++++ Information supplied

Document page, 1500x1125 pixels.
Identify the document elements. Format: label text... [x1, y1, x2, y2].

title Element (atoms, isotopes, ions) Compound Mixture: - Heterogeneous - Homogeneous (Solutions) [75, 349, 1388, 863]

++++++++
++++ Information supplied

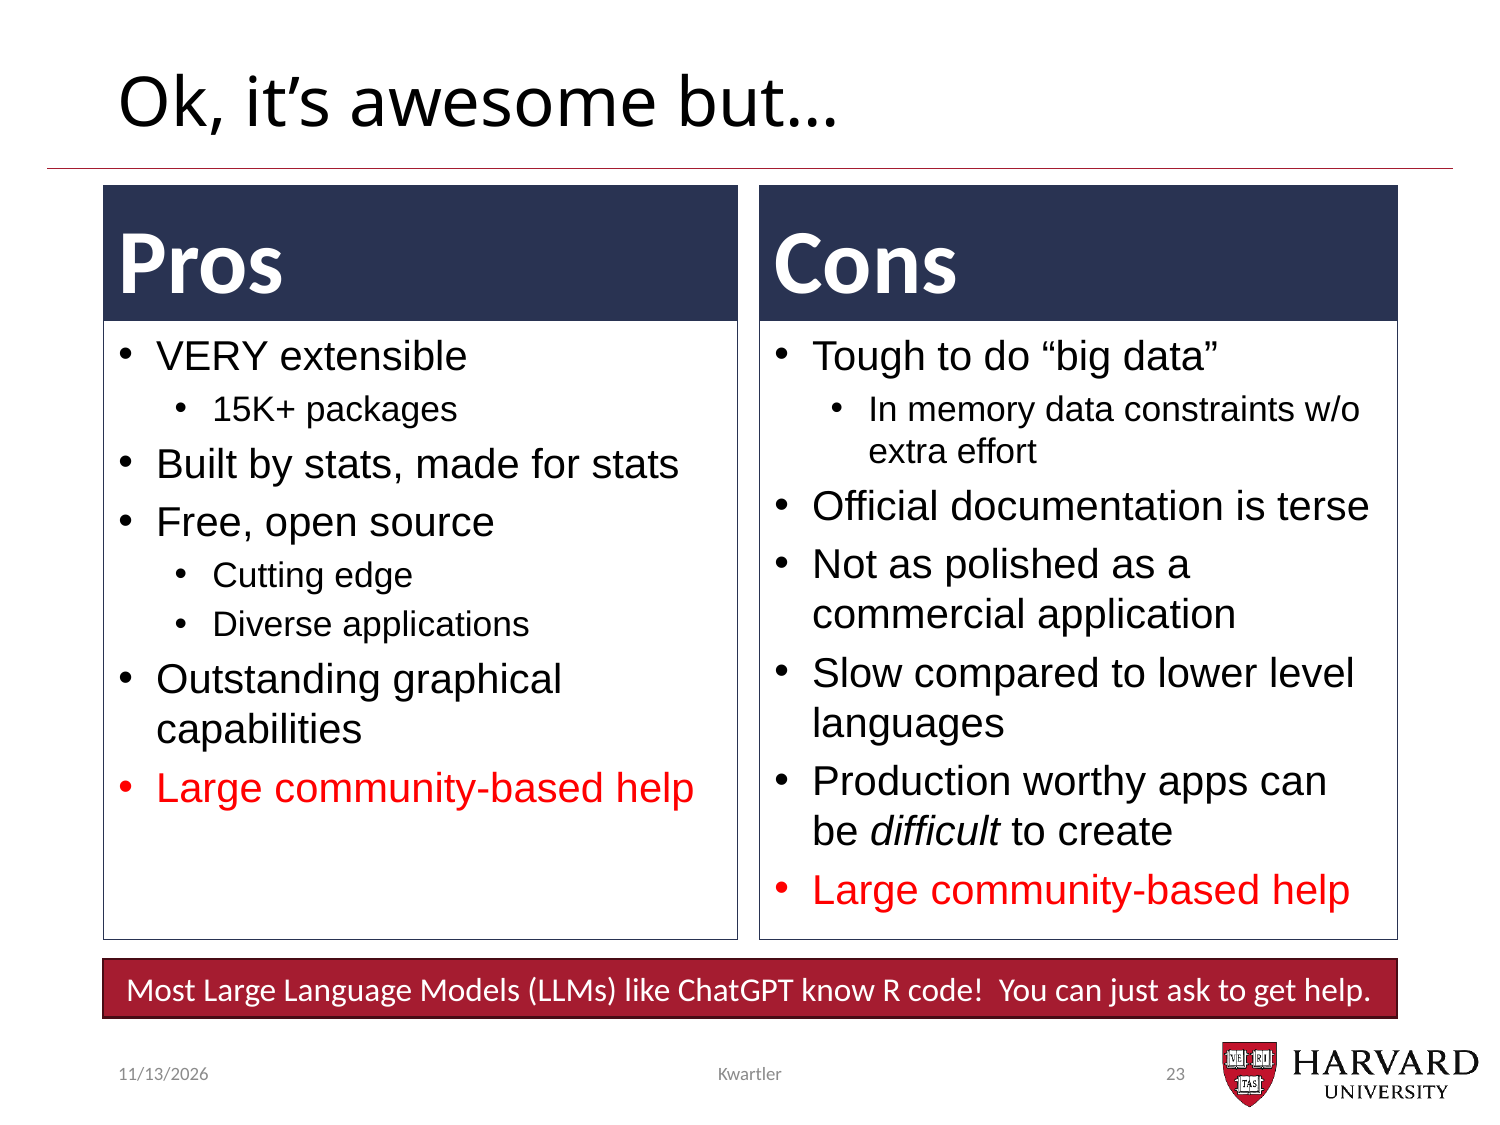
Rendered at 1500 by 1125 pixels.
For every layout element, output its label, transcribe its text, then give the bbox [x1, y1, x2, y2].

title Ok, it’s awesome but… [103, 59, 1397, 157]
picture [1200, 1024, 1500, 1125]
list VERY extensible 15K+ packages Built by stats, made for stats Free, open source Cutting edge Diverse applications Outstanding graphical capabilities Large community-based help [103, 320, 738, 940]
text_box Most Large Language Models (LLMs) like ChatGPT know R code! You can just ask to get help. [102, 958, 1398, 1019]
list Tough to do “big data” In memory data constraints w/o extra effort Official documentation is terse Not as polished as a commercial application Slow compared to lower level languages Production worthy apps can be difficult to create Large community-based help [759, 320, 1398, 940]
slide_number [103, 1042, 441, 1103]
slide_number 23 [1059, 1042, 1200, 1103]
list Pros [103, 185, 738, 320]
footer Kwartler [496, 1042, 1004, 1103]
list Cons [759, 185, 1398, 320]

++++++++

Using the listing above, pull out all lines that hold the word "pixels".

• _Response for this exercise_:
Document page, 1500x1125 pixels.
Rendered at 1500 by 1125 pixels.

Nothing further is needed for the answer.